Stealthy startup Digital Lumens Inc. has decided to shine a light on itself, revealing its technology — a combination of LED lighting, wireless mesh networking and management software that the company says can reduce the electrical cost of lighting an industrial facility by as much as 90 percent.
Since it was founded in February of 2009, Boston-based Digital Lumens has taken in $11.3 million in funding through two rounds, and piloted its technology in a handful of facilities. The key to the way the company can cut power costs for its customers is that the individual LED-based lighting modules — which replace a large overhead incandescent of fluorescent light — can be each controlled to run on or off only at specific times or in response to specific cues, such as a person coming into its lighting zone. The idea is to stop warehouses or other large buildings from having to light up areas all day or night, when there isn’t anyone there needing the light.
“It’s about a $15 billion marketplace we are addressing initially,” said Tom Pincince, president and CEO of Digital Lumens. “The company has about 16 trial installations to demonstrate those savings to customers.”

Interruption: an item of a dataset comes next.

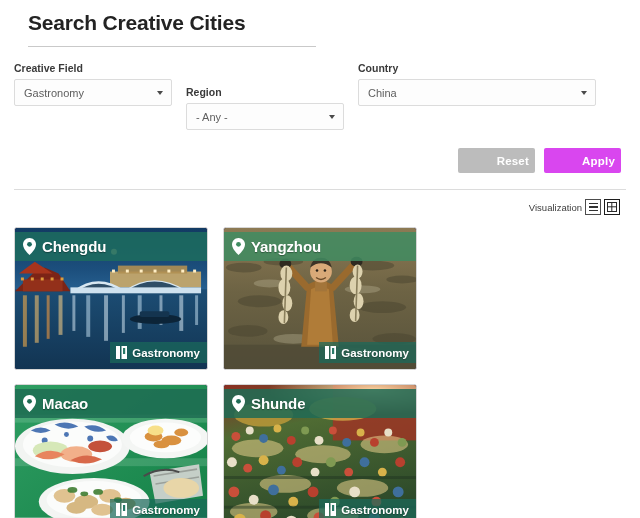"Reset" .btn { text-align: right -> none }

While the company is buying some off-the-shelf components such as the LEDs in the lighting modules, the entire system was designed by Digital Lumens from the ground up, according to Pincince. He knows the networking end of the equation, having founded Brix Networks, and before that New Oak Communications. Digital Lumens' co-founder and CTO Brian Chemel brings the lighting control expertise, having been director of control product development at Color Kinetics. The second co-founder also hails from Color Kinetics, director of engineering Colin Piepgras, who was leader of the mechanical and concept development teams at Color Kinetics.
When Mass High Tech first covered Digital Lumens in May of 2009, they had just received their first funding round — $6.3 million from Flybridge Capital Partners, Black Coral Capital and Stata Venture Partners. At the time they were located in the offices of Groom Energy Solutions Inc. in Salem, which Pincince describes as serving as a type of incubator for Digital Lumens. The company — now with 15 employees — moved to Boston shortly after that and raised another round, worth $5 million, in December.
Pincince also credits Groom Energy with showing them that the company’s success hinged on getting their technology to a cost point that could give the customers a payback on the investment in three years or less.
According to Pincince, the average installation costs about $500,000 and out of the gate they can achieve that speed of return on investment for their customers.
“This payback issue, that was key. You can have all this whizbang things — ‘Gee I can turn my lights off with my iPod’ — but that was what Groom Energy brought to us and we took that to heart,” Pincince said.